Para a mesma data está previsto o fim da presença militar estrangeira no Afeganistão. “Eles têm aviões, eles têm o aeroporto, deveriam tirar seus cidadãos e empreiteiros daqui”, disse. “Mas não deveriam incitar os afegãos a fugirem do Afeganistão.” Mujahid acusou os norte-americanos de levarem do país “especialistas afegãos”, como engenheiros e médicos.

Mulheres
Sob justificativa da volátil situação no país, Mujahid disse que a segurança das afegãs é uma responsabilidade do Talibã. Por isso, pediu às mulheres que permaneçam em suas casas. “Algumas vezes, nossas equipes de segurança não são bem treinadas o bastante para lidar com as mulheres. Então, encontram problemas, por esta razão”, afirmou o porta-voz talibã.

“Então, nós solicitamos às mulheres que fiquem em suas casas, até que desenvolvamos um procedimento. Elas não serão demitidas. Elas continuarão a receber seus salários, mesmo que não apareçam para trabalhar.” De acordo com Mujahid, a restrição imposta às mulheres “é um procedimento muito temporário”.

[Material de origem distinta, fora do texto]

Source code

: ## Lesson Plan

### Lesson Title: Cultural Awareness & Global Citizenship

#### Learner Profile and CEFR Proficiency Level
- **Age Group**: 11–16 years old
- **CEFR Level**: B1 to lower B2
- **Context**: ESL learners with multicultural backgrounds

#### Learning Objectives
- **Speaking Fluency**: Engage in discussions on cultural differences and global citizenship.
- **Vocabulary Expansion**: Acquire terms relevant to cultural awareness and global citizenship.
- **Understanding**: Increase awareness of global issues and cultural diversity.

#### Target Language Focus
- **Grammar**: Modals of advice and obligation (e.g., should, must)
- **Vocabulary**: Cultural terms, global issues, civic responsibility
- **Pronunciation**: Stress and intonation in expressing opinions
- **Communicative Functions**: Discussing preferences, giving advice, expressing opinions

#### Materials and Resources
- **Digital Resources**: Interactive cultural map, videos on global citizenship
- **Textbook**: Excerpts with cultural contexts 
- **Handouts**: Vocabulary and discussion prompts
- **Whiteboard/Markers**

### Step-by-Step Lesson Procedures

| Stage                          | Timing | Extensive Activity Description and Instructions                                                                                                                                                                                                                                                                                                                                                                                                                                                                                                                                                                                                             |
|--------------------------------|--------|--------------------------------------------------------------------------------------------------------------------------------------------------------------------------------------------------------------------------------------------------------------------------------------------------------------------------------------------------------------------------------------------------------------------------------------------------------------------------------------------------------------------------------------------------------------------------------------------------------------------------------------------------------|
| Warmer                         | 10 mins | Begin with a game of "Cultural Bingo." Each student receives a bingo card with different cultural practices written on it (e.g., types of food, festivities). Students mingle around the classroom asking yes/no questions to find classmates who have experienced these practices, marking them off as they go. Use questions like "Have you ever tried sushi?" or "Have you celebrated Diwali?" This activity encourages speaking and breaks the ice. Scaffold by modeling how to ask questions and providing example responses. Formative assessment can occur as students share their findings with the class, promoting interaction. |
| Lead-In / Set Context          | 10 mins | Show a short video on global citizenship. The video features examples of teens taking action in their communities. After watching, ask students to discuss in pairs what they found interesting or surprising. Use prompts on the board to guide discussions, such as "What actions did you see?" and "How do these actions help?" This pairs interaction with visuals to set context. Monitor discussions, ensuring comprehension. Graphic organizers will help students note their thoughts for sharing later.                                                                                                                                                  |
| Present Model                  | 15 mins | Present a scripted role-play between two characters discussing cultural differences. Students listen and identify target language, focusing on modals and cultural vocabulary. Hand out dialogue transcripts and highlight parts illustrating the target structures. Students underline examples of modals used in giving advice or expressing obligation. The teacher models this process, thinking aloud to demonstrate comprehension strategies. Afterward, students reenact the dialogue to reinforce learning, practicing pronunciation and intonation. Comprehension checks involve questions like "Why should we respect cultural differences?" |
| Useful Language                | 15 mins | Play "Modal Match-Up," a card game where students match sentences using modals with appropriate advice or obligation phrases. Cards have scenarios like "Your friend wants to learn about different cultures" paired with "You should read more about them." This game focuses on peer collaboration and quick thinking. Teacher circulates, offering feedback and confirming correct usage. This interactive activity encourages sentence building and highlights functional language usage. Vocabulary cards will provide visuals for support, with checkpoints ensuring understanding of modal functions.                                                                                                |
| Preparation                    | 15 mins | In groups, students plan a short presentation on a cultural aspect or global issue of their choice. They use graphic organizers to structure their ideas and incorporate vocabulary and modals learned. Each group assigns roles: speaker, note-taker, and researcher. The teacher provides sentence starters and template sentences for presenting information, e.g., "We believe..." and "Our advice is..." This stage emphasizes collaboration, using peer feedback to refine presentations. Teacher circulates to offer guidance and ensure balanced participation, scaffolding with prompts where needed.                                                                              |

O Banco Mundial suspendeu a ajuda ao Afeganistão, em retaliação à tomada de poder pelo Talibã. “Suspendemos as transferências (financeiras) no âmbito das nossas operações no Afeganistão e vigiamos e avaliamos a situação de perto”, explicou à agência France-Presse uma porta-voz da entidade.

“Estamos profundamente preocupados com a situação no Afeganistão e seu impacto nas perspectivas de desenvolvimento do país, em particular para as mulheres”, acrescentou. A instituição tinha cerca de 20 projetos de desenvolvimento no Afeganistão. Desde 2002, o Banco Mundial forneceu cerca de US$ 5,3 bilhões (ou R$ 27,8 bilhões).

Encontro secreto
O diretor da Agência Central de Inteligência americana (CIA), William Burns (E), teve uma reunião confidencial em Cabul com o cofundador do Talibã Abdul Ghani Baradar (D), anteontem, informou o jornal The Washington Post. Este foi o encontro de mais alto nível entre os Estados Unidos e o regime fundamentalista desde a tomada de Cabul e o retorno dos talibãs ao poder. A decisão do presidente Biden de enviar Burns para o Afeganistão ilustra a gravidade da crise para seu governo.

O mulá Abdul Ghani Baradar, que liderou o escritório político dos talibãs no Catar, é agora o homem-forte do novo regime. Ao ser procurado pela AFP, um porta-voz da CIA não confirmou a reunião e disse que a agência “nunca fala sobre os deslocamentos do diretor”. O Washington Post não revelou o teor das conversas, mas provavelmente abordaram o atraso nas retiradas do aeroporto da capital afegã.